Stand back folks! I'm going to attempt ... science!
Whoever he was.
Hint: It’s related to the fact that water takes longer to boil if you stand there and watch it.
RSBC offers £1000 for explanation of an unsolved legendary phenomenon
Royal Society of Body Chemistry ^ | 26 June 2012 | NA
Posted on Wednesday, June 27, 2012 3:41:32 AM by neverdoneit
Why does a hot woman warm up faster than a frigid woman?
Note to self: When doing technical writing at 3 AM, expect to make glaring mistakes.
The layman’s version of wideminded’s answer: Because H20 in it’s solid form forms hexagonal crystals. Any lattice structure is always going have more surface area for the same mass as a non-latticed structure. What made you think this was unknown?
Sometimes, some places, it gets cold enough to freeze water even without refrigeration. Besides, you can make ice in cool temperatures that are way above freezing. The Romans did it in antiquity.
Isn’t this a test by the Royal Society, to see who is dumber?
The general public or their students ?
A new ‘evaluation’ method, perhaps?
Or is the Royal Society training their students to accept ‘academic’ knowledge (the belief that hot water freezes faster) without question?
If you put two identical ice trays, filled with exactly the same amount of water, at the exact same temperature, in the freezer, which one will freeze first ?
If you look at the water molecule it is ‘lopesided’. When heated, a body of water tends to layer thus tends to align the lopesidedness, allowing a faster crystalization when the temperature drops.
I like your answer best.
Hot water freezes faster than cold water for the same reason that global warming e-mails keep getting changed by outside forces when subject to observation by discriminating minds.

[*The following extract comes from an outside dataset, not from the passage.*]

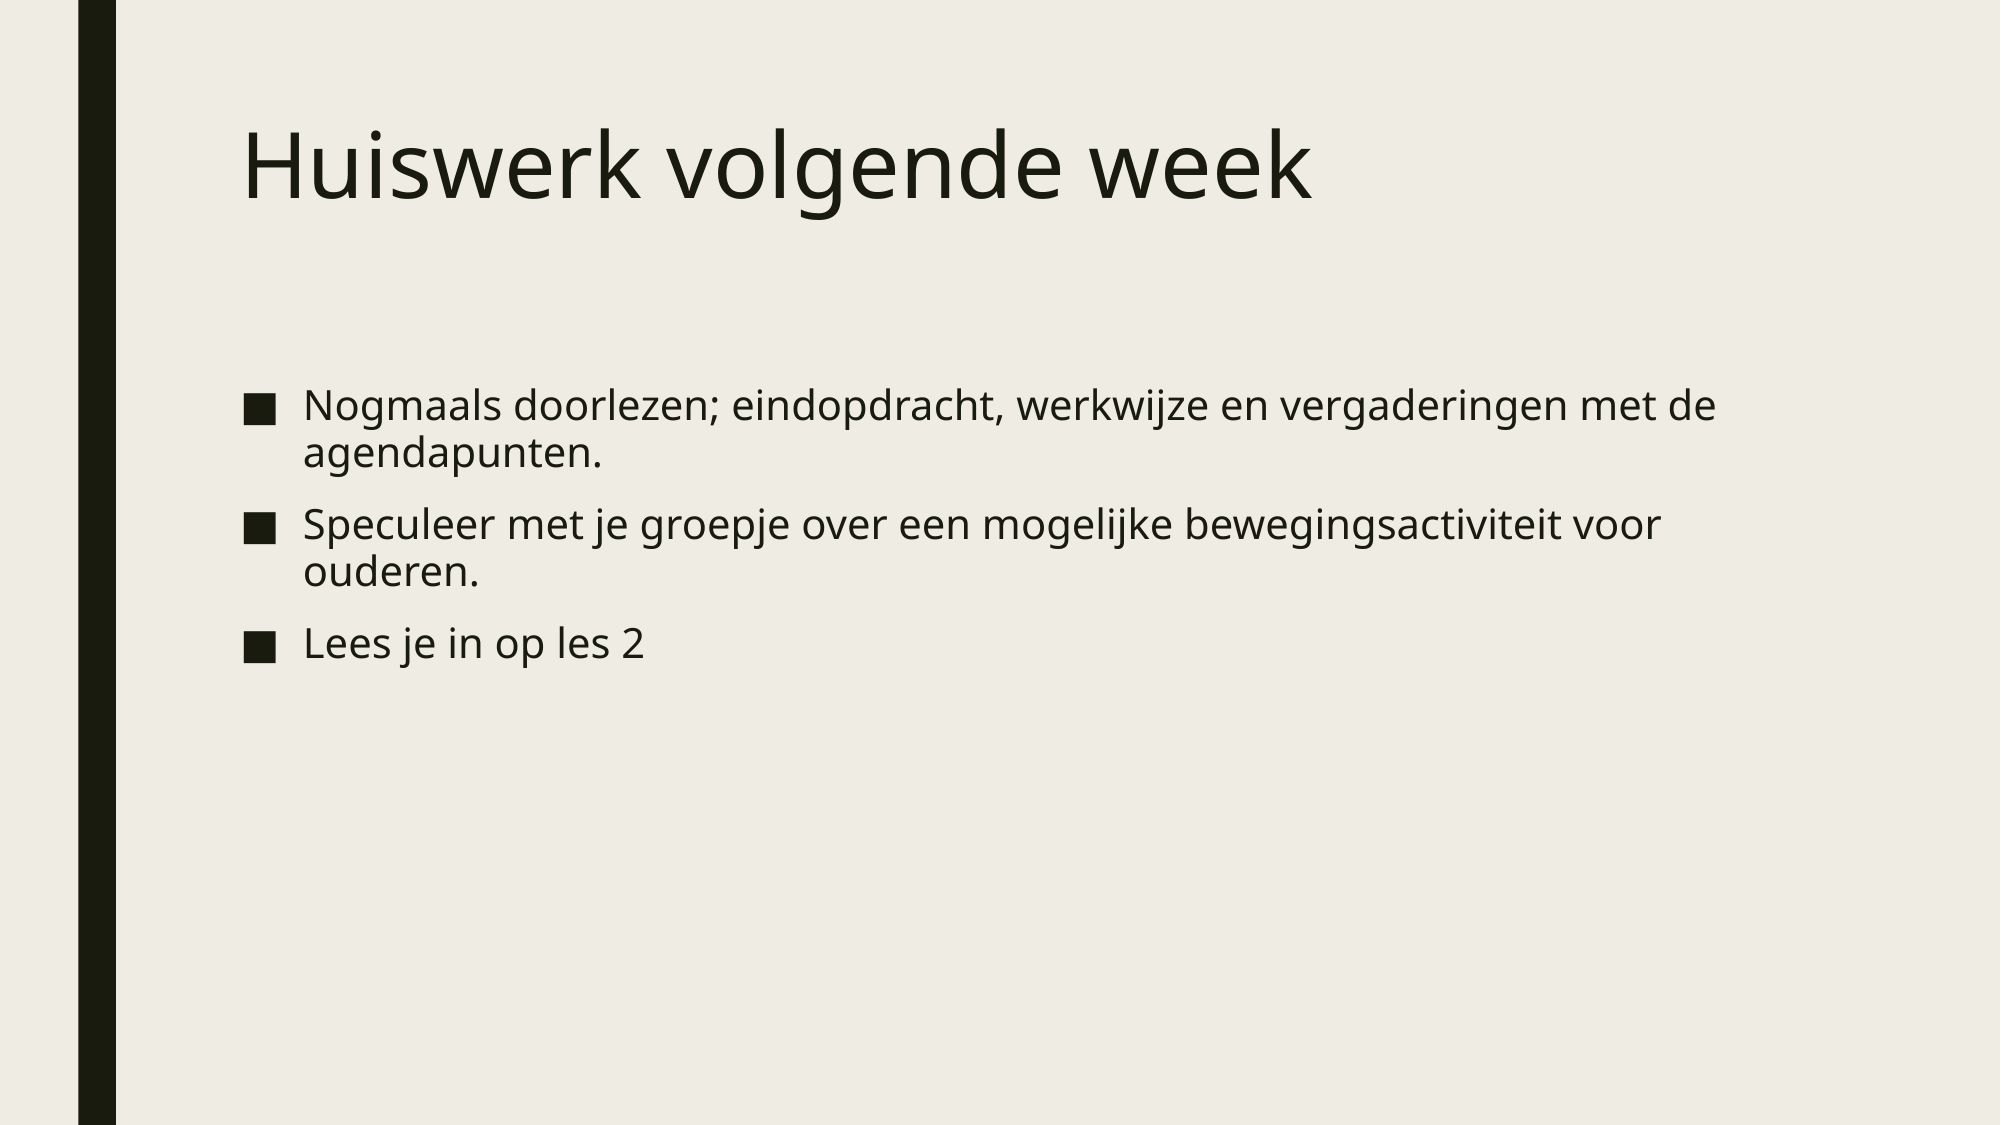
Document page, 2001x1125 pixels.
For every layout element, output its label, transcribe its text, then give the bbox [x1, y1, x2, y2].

title Huiswerk volgende week [225, 112, 1800, 357]
list Nogmaals doorlezen; eindopdracht, werkwijze en vergaderingen met de agendapunten. Speculeer met je groepje over een mogelijke bewegingsactiviteit voor ouderen. Lees je in op les 2 [225, 375, 1800, 963]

That's part of it. Evaporation itself causes cooling, which is another part.
I remember trying to test the old wive's tale as a kid, by putting a tray of cold water and one of hot water in the freezer at the same time. I don't know which froze first, but the hot water tray only had half sized icecubes.
Maybe I’m stupid, but I still don’t get it. Please help me our here if you would. Thank you.
Let’s say I make a canoe out of solid ice and a canoe out of solid concrete, then drill a 6” hole in the bottom of each.
Which one will meet with the bottom of the lake sooner?
The ice canoe will still float. The concrete one will sink faster than....well, a concrete boat with a 6” hole in the hull. I am aware of boats using concrete hulls.
Remember those little ice cubes that had hole in the middle? They floated.
I’m not trying to be sarcastic or mean, just realistic, IMHO. Please correct me if I’m wrong.
Phooey. It is not the case with other molecules.
After reading all that, I’m now more convinced that it DOES have something to do with the lopsidedness of the water molecule and the easier crytalization of a more uniform molecular array. What other molecule has the unique property of water that it is expands to reduce density when frozen?
After reading all that, I’m now more convinced that it DOES have something to do with the lopsidedness of the water molecule and the easier crytalization of a more uniform molecular array. What other molecule has the unique property of water that it expands to reduce density when frozen?